There is an opportunity for the Julia community to better utilize literal string notations, such as regular expressions, to enhance developer experience and improve code maintainability. Other sorts of literal strings include support for well-known string template formats, such as HAML. In specific fields of science, other notations may also be quite helpful, so rather than bugging the Julia community for a new syntax extension… it can be implemented straight-away and launched. For example, often people wish their own matrix format, this could be done as a literal string notation.
A requirement of these custom string literals is that they should not have standard processing, escaping or interpolation. To support these micro languages, Julia founders created the notion of a “raw string”, which string macros, such as regular expressions, inherit. Most of the time, the raw string processing rules do appear to meet their advertised mission, and pass along a string literal to the notation without escaping. This works so well, in fact, that users often get comfortable. Except when they trigger the conditions of the escaping rule that cause unexpected behavior. These rules are certainly not obvious to a newcomer, and they may even escape seasoned Julia developers. The common suggested work-around is to use the triple double-quoted form, but this is extremely heavyweight. In short, the existing mechanism is a burden to those who wish to build and effectively use string literal notations.

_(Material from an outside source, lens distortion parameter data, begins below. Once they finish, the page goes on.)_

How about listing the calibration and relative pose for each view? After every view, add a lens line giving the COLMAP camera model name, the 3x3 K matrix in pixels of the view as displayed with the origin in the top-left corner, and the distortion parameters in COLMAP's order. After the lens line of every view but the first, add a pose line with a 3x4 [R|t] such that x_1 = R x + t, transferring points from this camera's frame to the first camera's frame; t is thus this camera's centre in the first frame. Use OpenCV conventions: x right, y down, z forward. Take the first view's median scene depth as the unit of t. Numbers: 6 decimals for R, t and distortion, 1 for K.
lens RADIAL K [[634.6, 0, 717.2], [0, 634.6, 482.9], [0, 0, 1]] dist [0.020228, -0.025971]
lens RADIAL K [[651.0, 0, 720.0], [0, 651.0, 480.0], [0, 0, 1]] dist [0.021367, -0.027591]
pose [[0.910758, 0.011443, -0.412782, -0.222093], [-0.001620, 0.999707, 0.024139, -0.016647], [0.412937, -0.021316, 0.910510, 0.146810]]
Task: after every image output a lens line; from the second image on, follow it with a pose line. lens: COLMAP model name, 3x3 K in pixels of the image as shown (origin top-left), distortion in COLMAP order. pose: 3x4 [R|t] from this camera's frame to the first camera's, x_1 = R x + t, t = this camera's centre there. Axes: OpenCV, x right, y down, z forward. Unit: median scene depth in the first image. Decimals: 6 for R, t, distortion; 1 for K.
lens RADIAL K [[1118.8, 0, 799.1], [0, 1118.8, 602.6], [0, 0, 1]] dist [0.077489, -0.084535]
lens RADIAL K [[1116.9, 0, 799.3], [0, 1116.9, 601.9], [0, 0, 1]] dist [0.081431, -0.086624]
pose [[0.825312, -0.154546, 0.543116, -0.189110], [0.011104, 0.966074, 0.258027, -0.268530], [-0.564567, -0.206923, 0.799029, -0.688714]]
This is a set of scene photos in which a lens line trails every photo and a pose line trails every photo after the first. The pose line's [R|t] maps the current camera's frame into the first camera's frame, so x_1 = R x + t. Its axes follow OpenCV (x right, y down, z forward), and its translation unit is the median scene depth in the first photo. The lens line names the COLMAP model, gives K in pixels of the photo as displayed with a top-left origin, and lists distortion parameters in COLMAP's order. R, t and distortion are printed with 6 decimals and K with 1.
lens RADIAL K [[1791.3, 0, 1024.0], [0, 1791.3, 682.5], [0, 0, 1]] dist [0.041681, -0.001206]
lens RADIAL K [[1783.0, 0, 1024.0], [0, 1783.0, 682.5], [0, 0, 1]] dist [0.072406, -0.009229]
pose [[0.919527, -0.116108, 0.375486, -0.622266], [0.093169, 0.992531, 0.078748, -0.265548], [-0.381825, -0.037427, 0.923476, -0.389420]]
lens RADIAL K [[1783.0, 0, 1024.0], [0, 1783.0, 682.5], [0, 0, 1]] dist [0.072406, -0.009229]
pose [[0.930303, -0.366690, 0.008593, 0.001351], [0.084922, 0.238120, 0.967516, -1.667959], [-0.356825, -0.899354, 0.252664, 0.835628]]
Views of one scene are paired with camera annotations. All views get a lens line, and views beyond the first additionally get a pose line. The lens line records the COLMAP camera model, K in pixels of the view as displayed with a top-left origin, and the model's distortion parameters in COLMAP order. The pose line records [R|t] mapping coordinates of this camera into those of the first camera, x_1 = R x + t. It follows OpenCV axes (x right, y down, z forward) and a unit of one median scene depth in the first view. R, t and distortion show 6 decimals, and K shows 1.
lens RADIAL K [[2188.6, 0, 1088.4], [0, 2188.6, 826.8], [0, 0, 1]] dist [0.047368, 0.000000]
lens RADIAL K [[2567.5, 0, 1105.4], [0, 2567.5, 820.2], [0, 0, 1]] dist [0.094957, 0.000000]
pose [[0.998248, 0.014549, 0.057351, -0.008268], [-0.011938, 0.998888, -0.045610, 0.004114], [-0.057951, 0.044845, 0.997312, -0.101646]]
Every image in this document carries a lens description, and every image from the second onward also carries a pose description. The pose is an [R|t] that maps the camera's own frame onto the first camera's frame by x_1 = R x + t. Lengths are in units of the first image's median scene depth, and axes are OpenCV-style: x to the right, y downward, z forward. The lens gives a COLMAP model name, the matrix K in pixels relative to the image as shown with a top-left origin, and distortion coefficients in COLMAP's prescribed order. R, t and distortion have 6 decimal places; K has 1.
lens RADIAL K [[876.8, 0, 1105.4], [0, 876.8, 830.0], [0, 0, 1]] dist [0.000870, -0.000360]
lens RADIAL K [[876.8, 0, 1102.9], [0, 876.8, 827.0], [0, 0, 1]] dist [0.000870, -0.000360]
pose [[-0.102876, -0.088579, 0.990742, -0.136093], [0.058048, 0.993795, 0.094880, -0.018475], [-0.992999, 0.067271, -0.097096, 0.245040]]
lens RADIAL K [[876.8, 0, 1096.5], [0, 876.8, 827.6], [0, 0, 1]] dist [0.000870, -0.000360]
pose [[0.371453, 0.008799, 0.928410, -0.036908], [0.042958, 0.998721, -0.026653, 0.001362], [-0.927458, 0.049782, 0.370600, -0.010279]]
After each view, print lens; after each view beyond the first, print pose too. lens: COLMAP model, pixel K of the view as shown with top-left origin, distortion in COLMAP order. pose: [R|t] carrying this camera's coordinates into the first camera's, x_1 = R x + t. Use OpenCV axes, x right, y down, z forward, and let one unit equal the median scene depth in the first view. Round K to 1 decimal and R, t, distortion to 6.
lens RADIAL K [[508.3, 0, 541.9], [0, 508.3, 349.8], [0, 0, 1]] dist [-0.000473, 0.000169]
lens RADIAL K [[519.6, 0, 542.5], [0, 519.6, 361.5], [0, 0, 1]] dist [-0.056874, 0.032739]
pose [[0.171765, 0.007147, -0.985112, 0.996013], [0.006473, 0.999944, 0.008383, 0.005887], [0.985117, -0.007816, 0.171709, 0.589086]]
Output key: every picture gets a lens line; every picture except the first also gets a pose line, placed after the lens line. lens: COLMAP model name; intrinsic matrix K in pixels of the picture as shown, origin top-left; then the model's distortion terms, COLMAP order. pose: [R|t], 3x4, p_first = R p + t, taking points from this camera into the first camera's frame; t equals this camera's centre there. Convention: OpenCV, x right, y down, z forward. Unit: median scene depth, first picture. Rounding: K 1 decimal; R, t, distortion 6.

What would be an alternative? A paired Unicode character combination that is not currently used seems like it could be a useful way to create a useful “notation” syntax for Julia. There are many advantages.
-
The parsing algorithm is simple to understand. The Julia parser would know the notation has ended when the number of ending tokens matches the number of opening tokens. This is a learnable rule.
-
By using a Unicode character pair we are able to directly represent existing ASCII text protocols (single quote, double quote, backslash, forward slash, percent sign, etc.) without the need for escaping.
-
Paired notation can nest if the notation wished. This could be advantageous if one syntax format used another, or a recursive use of the same notation. Right now to have recursive use of notations, you must drop the notion of a string literal, and use a macro (which like triple double-quoted form) does increase verbosity.
-
Paired notation could span multiple lines without needing a “tripled” version of the indicators. This would help it be quite succinct.
-
The notation, by itself without any character in front of it, could be used for “raw strings”. This would complement double-quoted literals.
There are some design considerations.
-
Should it have escaping? Nope. The notation system itself could define its own escaping if it wishes to. For literals without a prefix, there is always double-quoted strings which can handle any code point with slash escapes.
-
The tokens should be visually distinct from single and double quotes, right-left brackets, and other operators to avoid visual confusion.
-
The token characters picked should be single-width so that they do not cause funky indentation in a courier font.
-
Ideally, they are marked as punctuation in Unicode, yet not conflict with usage patterns in common languages.
-
What’s not a design consideration is how to enter it, that’s a user interface issue. What’s important is that it is visually attractive.
So, what is a straw-man proposal? I’m not sure. Here’s one that has not been mentioned yet. However, I think finding a paired character combination can happen after we have general consensus on the idea.
'「': Unicode U+FF62 (category Ps: Punctuation, open)
'」': Unicode U+FF63 (category Pe: Punctuation, close)
Well, I don’t like it that much. However, it is visually distinct. It seems to be a cousin of Japanese quotations (「…」) that are not single width.
'⟩': Unicode U+27E9 (category Pe: Punctuation, close)
'⟨': Unicode U+27E8 (category Ps: Punctuation, open)
So… r⟨"[^"]*"![[⟩
?
Anyway. It seems kinda pointless to go though characters unless there’s even some interest in the path.